Ryan makes no apologies for threading the needle as he drives around the rapidly darkening parking lots of Bowling Green State University. By this point, he’s ditched his fireman’s fleece for a BGSU hoodie and traded his coffee for beer. It’s a lot of talking and selfies, but Ryan – with his wife and son in dutiful supporting roles – is enjoying himself before slipping an orange lanyard around his neck to watch the game from the President’s Box. That’s quite an improvement for a kid from suburban Youngstown.

“I feel like things have worked out,” Ryan tells me, citing his opponent’s uneasy embrace of Trumpism on the Supreme Court end of the federal protection of abortion rights – and the respective outrage among female voters — and a poll that shows a tight race in Ohio, a state that was on Trump’s side just two years ago by 8 percentage points. “I only believe the polls I get,” Ryan joked Wednesday morning during a roundtable discussion with entrepreneurs in Dayton.

These polls should be noted, are few and rare. Strategists in both parties see a tight race unfolding next week between Ryan and Vance, a venture capitalist and Hillbilly Elegy author. Vance curled up himself in very awkward positions to ensure approval by Trump, a former enemy. Trump returns to Ohio ahead of election for Ohio GOP rally, including Vance. It might be what puts Vance over the top.

“People overthink these things. I think the president was a good president. Most people in Ohio agree,” Vance told me Thursday afternoon in Zanesville. “Even those who disagree, many of them don’t like the policies of the Biden administration.
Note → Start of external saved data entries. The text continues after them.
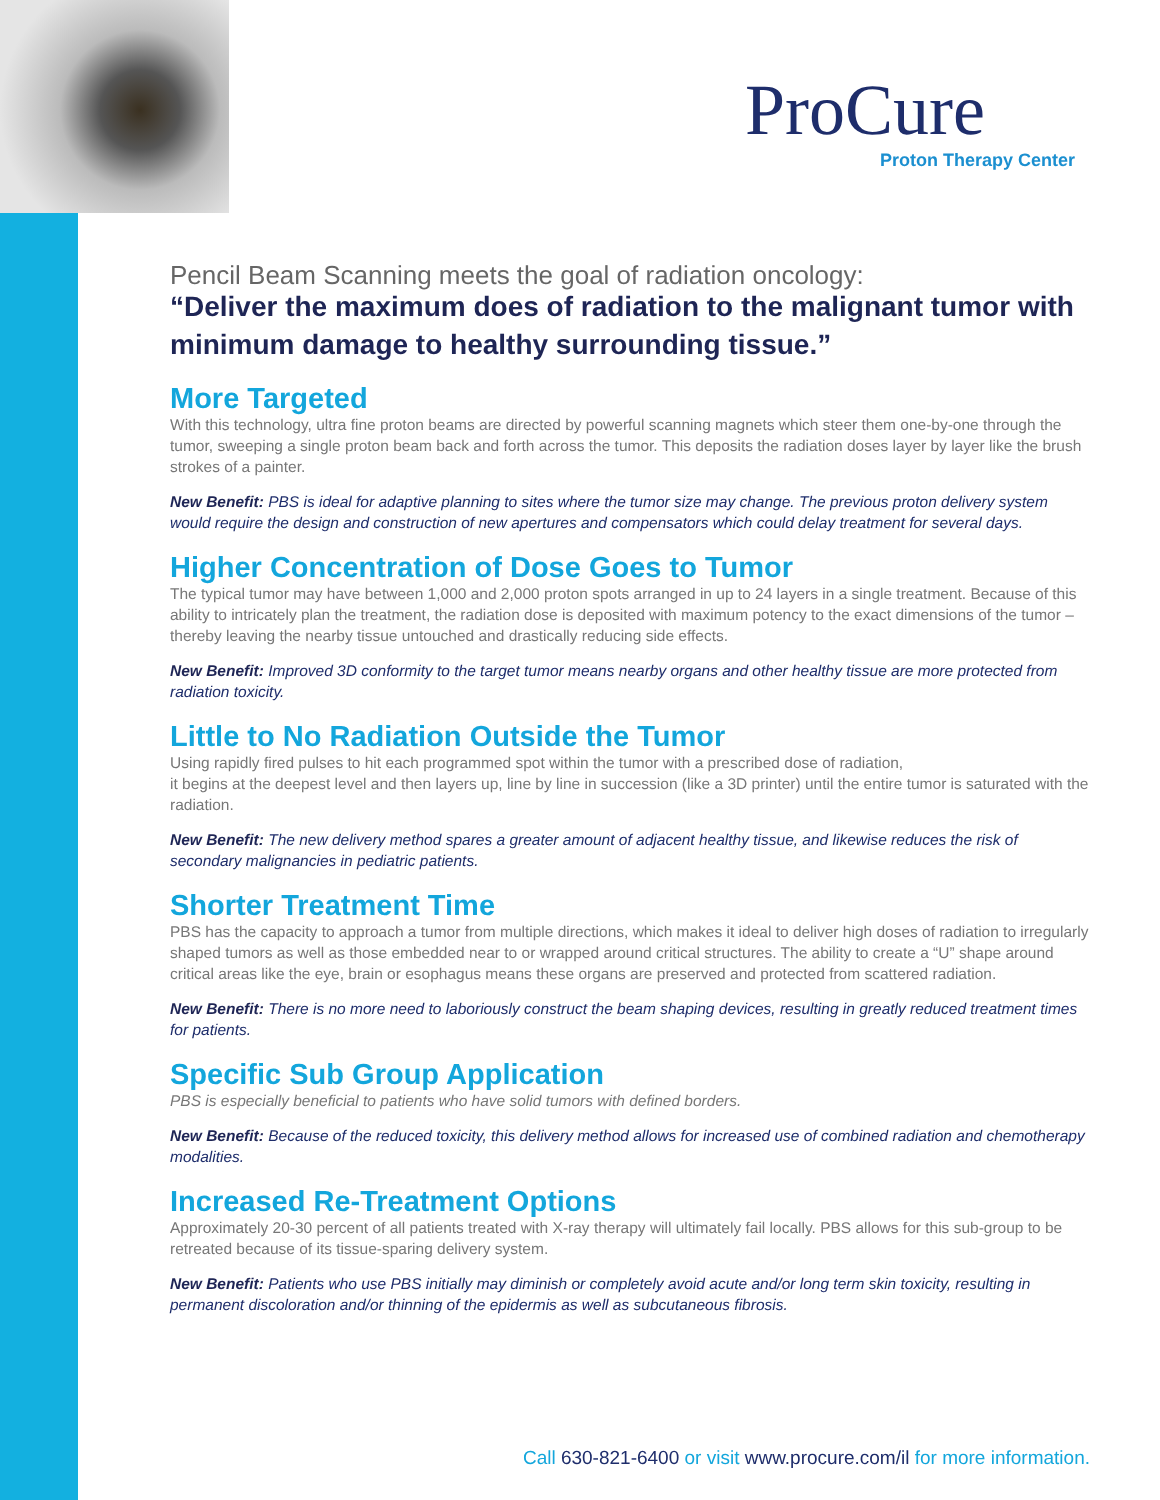ProCure
Proton Therapy Center
Pencil Beam Scanning meets the goal of radiation oncology:
“Deliver the maximum does of radiation to the malignant tumor with minimum damage to healthy surrounding tissue.”
More Targeted
With this technology, ultra fine proton beams are directed by powerful scanning magnets which steer them one-by-one through the tumor, sweeping a single proton beam back and forth across the tumor. This deposits the radiation doses layer by layer like the brush strokes of a painter.
New Benefit: PBS is ideal for adaptive planning to sites where the tumor size may change. The previous proton delivery system would require the design and construction of new apertures and compensators which could delay treatment for several days.
Higher Concentration of Dose Goes to Tumor
The typical tumor may have between 1,000 and 2,000 proton spots arranged in up to 24 layers in a single treatment. Because of this ability to intricately plan the treatment, the radiation dose is deposited with maximum potency to the exact dimensions of the tumor – thereby leaving the nearby tissue untouched and drastically reducing side effects.
New Benefit: Improved 3D conformity to the target tumor means nearby organs and other healthy tissue are more protected from radiation toxicity.
Little to No Radiation Outside the Tumor
Using rapidly fired pulses to hit each programmed spot within the tumor with a prescribed dose of radiation,
it begins at the deepest level and then layers up, line by line in succession (like a 3D printer) until the entire tumor is saturated with the radiation.
New Benefit: The new delivery method spares a greater amount of adjacent healthy tissue, and likewise reduces the risk of secondary malignancies in pediatric patients.
Shorter Treatment Time
PBS has the capacity to approach a tumor from multiple directions, which makes it ideal to deliver high doses of radiation to irregularly shaped tumors as well as those embedded near to or wrapped around critical structures. The ability to create a “U” shape around critical areas like the eye, brain or esophagus means these organs are preserved and protected from scattered radiation.
New Benefit: There is no more need to laboriously construct the beam shaping devices, resulting in greatly reduced treatment times for patients.
Specific Sub Group Application
PBS is especially beneficial to patients who have solid tumors with defined borders.
New Benefit: Because of the reduced toxicity, this delivery method allows for increased use of combined radiation and chemotherapy modalities.
Increased Re-Treatment Options
Approximately 20-30 percent of all patients treated with X-ray therapy will ultimately fail locally. PBS allows for this sub-group to be retreated because of its tissue-sparing delivery system.
New Benefit: Patients who use PBS initially may diminish or completely avoid acute and/or long term skin toxicity, resulting in permanent discoloration and/or thinning of the epidermis as well as subcutaneous fibrosis.
Call 630-821-6400 or visit www.procure.com/il for more information.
They would like to return to sanity. I think the only way to go wrong here is to over think these things.

Then Vance rings the bell of inevitability: “He will come. And we are happy to have him.”

So is Ryan, who spends much of his time following the trail connecting Vance to Trump. With one recent visit from the former president, there’s no way to dispute the connection.

“He’s running with the most extreme people in politics,” Ryan marveled Wednesday in Toledo.

It may turn out that these people are also the most effective.